The brand’s research has identified conservation as a means to tap into luxury consumers’ emotions. “The global affluent tribe has more in common in what they love, than where they live,” Templin says. “Environmental friendliness is resonant for this demographic.”
He also cites fine craftsmanship, an enhanced driving and performance experience, more evocative styling and technology as other ardence-enhancers. The LF-FC’s holographic dash, gesture control interface, wood marquetry, high-output all-wheel-drive powertrain and refined lines would fit with these desires. So, too, could the flexibility to create multiple flagships to serve different needs. “This platform could spawn a coupe, a sedan, an SUV,” Templin says. “As well as sportier F-Sport products.” The end goal here? “We want to make the brand more special.”
SELF-DRIVING: Nissan IDS Concept
Nissan has two central pillars in its technological portfolio: vehicular electrification and autonomiety. This concept car combines them for the first time, showcasing the brand’s goal to demonstrate leadership in both arenas.
“Sustainable transportation solves for the problem of carbon emissions,” says Takashi Sunda, Nissan’s deputy general manager of autonomous driving programs. “Autonomous cars solve for safety and reducing congestion. Together, they combine social benefits with personal benefits.”
This concept has two modes, manual and piloted, and the car’s interior configuration changes to match these different personalities.
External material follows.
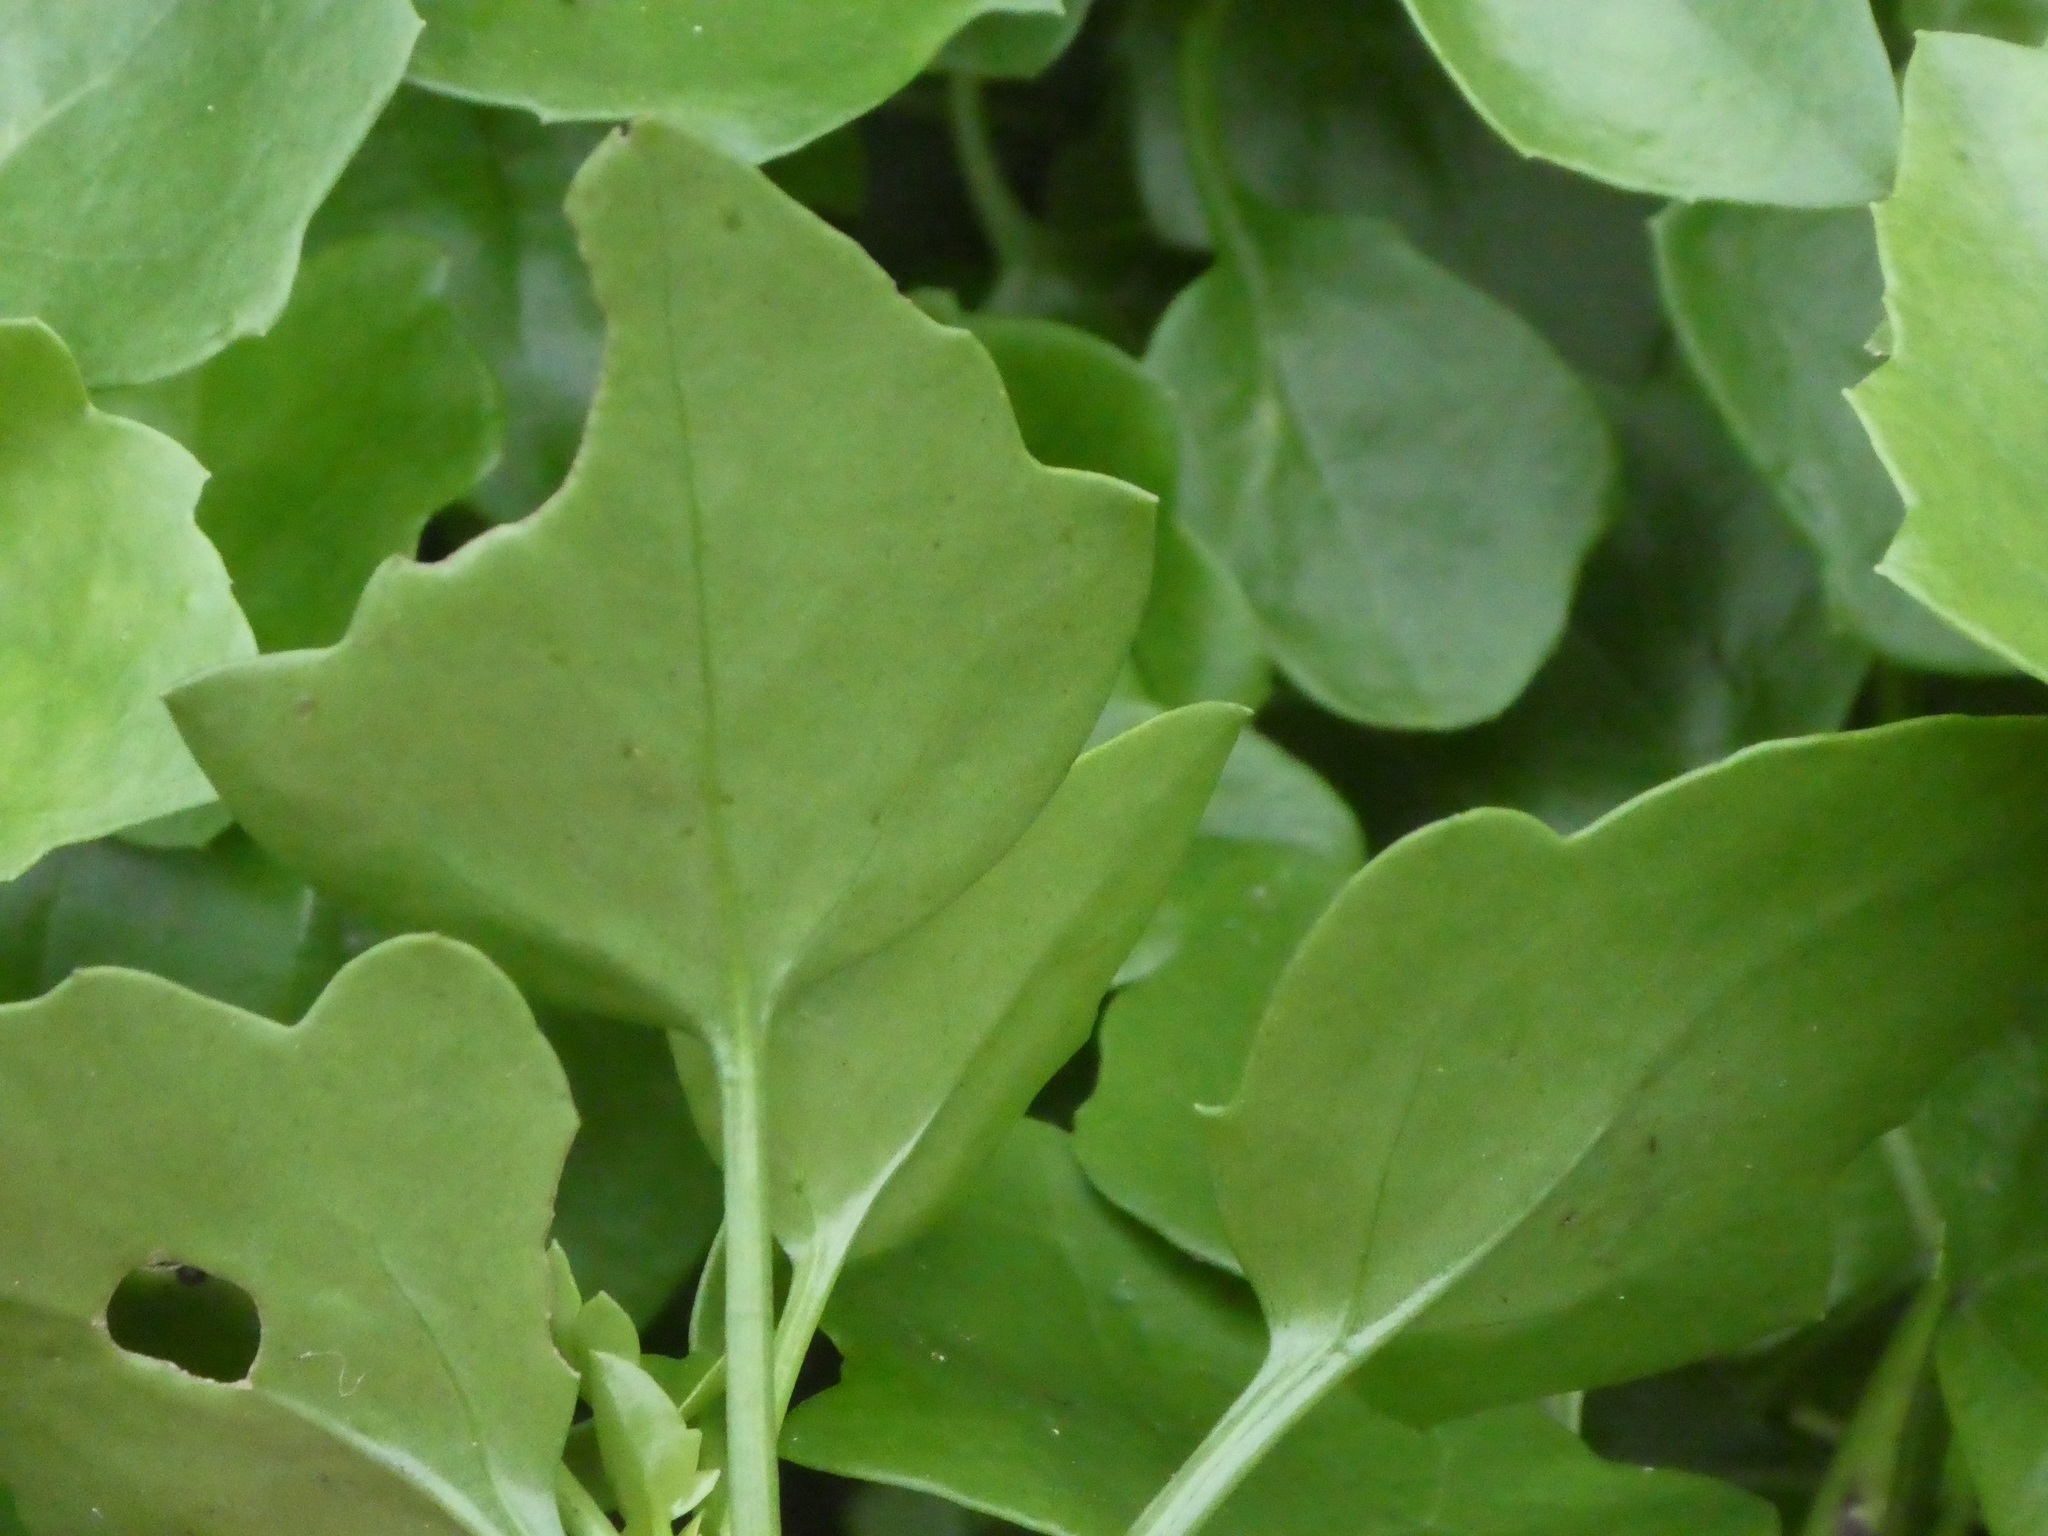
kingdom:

In manual mode, the driver operates the car—with a full suite of safety systems in place—via a yoke-like steering wheel. When the vehicle takes over, the steering wheel rotates out of sight, replaced by a tablet-like screen. “You can do what you want. Watch videos, answer emails, sleep,” Sunda says.
The car’s design, which may inform the look of the next-generation Leaf EV, is intended to suggest a stress-free driving experience. The low, wide design dictates a recumbent seating position. Wood, white leather and a glass roof provide what executive design director Mamoru Aoki calls “a resort atmosphere.” Our recent experience in a self-driving Nissan wasn’t quite so chill, but the future isn’t here yet, right?
UTILITY: Subaru Viziv Concept
Subaru is on a roll. Its unique combination of ruggedness, capability and modesty, combined with the high driving position inherent in its all-wheel-drive products, has made the brand catnip for crossover-hungry American buyers. “We’ve tripled our sales over the past five years,” says director of communications Michael McHale. “But we’re not being strategic. We just can’t help being unique—it’s who we are. It’s like someone being strategically short.”
That uniqueness is evident in the three-row Viziv Concept, a rugged-looking yet modest thing, which likely presages the replacement for the proboscoid and unloved Tribeca crossover, the brand’s last attempt at a larger vehicle. Talk of a downsized turbocharged engine is intended to enhance efficiency, and new tech like the ability to change lanes autonomously is intended to lure in drivers who expect, well, more tech.
But really, Subaru probably just needs to keep doing what it’s doing. “Our space is squarely in the mid-price segment,” McHale says. “But people with money also buy our cars. A Subaru is very often a second vehicle. Wealthy people don’t take their Maserati to the ski house.”
SPORT: Mazda RX-Vision Concept
Mazda stole the show with this, a sensually molded, rear-wheel-drive sports car that harkens back to the various incarnations of the RX-7 and RX-8 the brand produced from 1978 to 2012. The car is at once a clean break and an evolution, but is neither retro nor futuristic. Mostly, it’s sexy.
It’s also blatantly enthusiast-focused, a niche play from a niche brand in a very crowded marketplace. “Everyone else is building autonomous cars,” says Mazda North America public relations director Jeremy Barnes. “That’s not us. We make driver’s cars.”
Also true to the brand’s heritage is the existence, at least theoretically, of a rotary engine under the lengthy hood. A radical motor tested, and given up on, by nearly every other major automobile manufacturer—including Audi, Mercedes, Chevrolet and AMC—the rotary engine graced Mazda’s RX cars for decades. The engine is compact, light, high-revving and fun to torture. But, imbued as it is with inherent liabilities in efficiency and emissions, it seemed to have finally perished.
“This is the vehicle that harbors our dream of bringing back the rotary,” Barnes says. He affects a squawky Monty Python accent. “I’m not dead yet.”